* WHAT TO DO: Swap "prensa" for "redacción" in these lines and write them out again with nothing else changed. Leave out the pictures.

[Dataset entries]

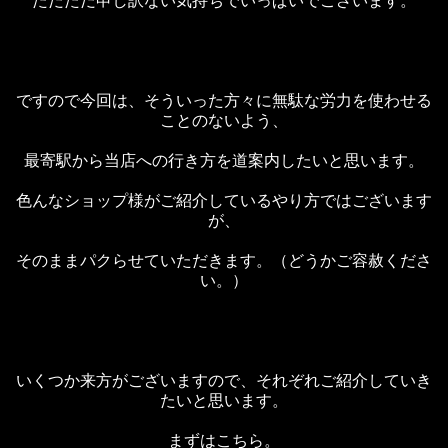
ただただ申し訳ない気持ちでいっぱいでございます。
ですので今回は、そういった方々に無駄な労力を使わせる
ことのないよう、
最寄駅から当店への行き方を道案内したいと思います。
色んなショップ様がご紹介しているやり方ではございます
が、
そのままパクらせていただきます。（どうかご容赦くださ
い。）
いくつか来方がございますので、それぞれご紹介していき
たいと思います。
まずはこちら。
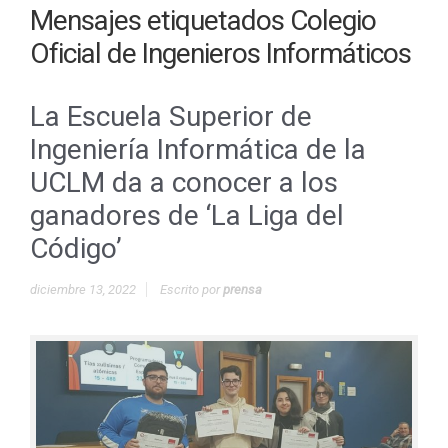
Mensajes etiquetados
Colegio
Oficial de Ingenieros Informáticos
La Escuela Superior de
Ingeniería Informática de la
UCLM da a conocer a los
ganadores de ‘La Liga del
Código’
diciembre 13, 2022
Escrito por
prensa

* WRITTEN SOLUTION:
ただただ申し訳ない気持ちでいっぱいでございます。
ですので今回は、そういった方々に無駄な労力を使わせる
ことのないよう、
最寄駅から当店への行き方を道案内したいと思います。
色んなショップ様がご紹介しているやり方ではございます
が、
そのままパクらせていただきます。（どうかご容赦くださ
い。）
いくつか来方がございますので、それぞれご紹介していき
たいと思います。
まずはこちら。
Mensajes etiquetados
Colegio
Oficial de Ingenieros Informáticos
La Escuela Superior de
Ingeniería Informática de la
UCLM da a conocer a los
ganadores de ‘La Liga del
Código’
diciembre 13, 2022
Escrito por
redacción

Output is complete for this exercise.